Another classic Los Angeles coffee shop is closing its doors. Norms, the vintage all-night spot on Pico Boulevard, is ending a long run this month according to Kevin Roderick at LAObserved. Norms in Santa Monica closed and was demolished in 2013 (the site is currently an empty lot) while Norms on La Cienega dodged a bullet and avoided closure last year.
Why so many changes to an institution known for not changing? In January 2015, after more than 65 years in the same family, the heirs of founder Norm Roybark sold the restaurant chain. In a separate move, they began to sell the land the restaurants sat on, setting the stage for conflicts between new property owners and the new owners of Norms. The county assessor reports that the 19,000 square foot parcel beneath the Norms on Pico was sold 21 months ago for $8.25 million. The land has been combined with an adjacent parking lot and is now being marketed as a development site.

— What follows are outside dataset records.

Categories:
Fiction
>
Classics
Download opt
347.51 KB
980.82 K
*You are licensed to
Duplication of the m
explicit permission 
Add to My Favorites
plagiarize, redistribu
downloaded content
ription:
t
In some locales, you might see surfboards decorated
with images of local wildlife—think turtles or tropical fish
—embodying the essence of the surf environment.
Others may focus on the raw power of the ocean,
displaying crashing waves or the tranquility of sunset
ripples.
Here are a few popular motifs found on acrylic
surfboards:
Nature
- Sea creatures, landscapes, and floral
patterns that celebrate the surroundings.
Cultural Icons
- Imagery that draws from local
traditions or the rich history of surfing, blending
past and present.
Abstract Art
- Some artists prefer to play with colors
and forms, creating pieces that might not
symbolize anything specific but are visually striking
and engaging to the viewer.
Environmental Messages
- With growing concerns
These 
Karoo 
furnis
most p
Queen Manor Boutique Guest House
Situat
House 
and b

Norms Westwood opened in 1969, replacing the Rancho Car Wash and a Shell gas station dating to 1957. It was probably the 15th location of the chain that Norm Roybark started in Hollywood in 1949. Today there are 18 restaurants stretching from to Van Nuys to Riverside.
Most of the Norms locations built in the 1950s (including La Cienega, Huntington Park, and a former store in Inglewood) were designed by architects Armet & Davis and became icons of the googie style, an exuberant movement defined by open, lively spaces under bold roofs. The architecture was meant to catch the eye of drivers and entice them to stop for a sizzling top sirloin priced at $1.49.
In the 1960s, roadside architecture became a lot quieter. Designers still wanted to catch eyes, but they used more natural-looking materials and recessed buildings into the landscape. David Jacobson, a lesser-known architect who built a lot of quiet-looking office and commercial buildings, designed the Norms on Pico with heavily textured blocks, smaller windows, and an unusual latticework pagoda-type structure on the roof. The task of creating a coffee shop (and giant neon sign) with such an oversized reputation must have rubbed off on him.
A decade later, with offices in Las Vegas and Atlantic City, Jacobson became an expert in the design of casinos, adding crystal, mirrors, brass, and chrome to gambling halls in Nevada and New Jersey. “You wouldn’t make a casino look like a bank, Jacobson told the Los Angeles Times in 1979. “A casino is more playful: it’s supposed to beckon to you, to look like a place to have fun”—exactly like a good coffee shop.
“I don’t know if the Norms on Pico has the same architectural pedigree or constituency to protest,” Roderick wrote for LAObserved. It probably does not. Architectural historians have not yet examined Jacobson’s California buildings. Preservationists have to pick and choose their battles and will probably not act on behalf of this building. Jacobson’s body of work is mostly unknown and destined to be forgotten, except perhaps by the most dedicated casino enthusiasts.
Coffee shops have become cultural institutions and something will be lost when the generations of regulars at the Westwood Norms have no place to go. The neighborhood will change when it no longer attracts the mixed clientele drawn to Norms. “We have the blue collar workers, white collar workers with ties getting a quick lunch, ethnic diversity at every table,” Norms’s new owner Mike Colonna told me last year. “We get late night millennials, and our base of baby boomers.” The listing for the property touts the neighborhood’s “new apartment and retail developments” in a “highly desirable” area with “excellent demographics.” That’s all fine and good, but there’s also got to be a place for the demographic that continues to search for a six-dollar breakfast in the middle of the night.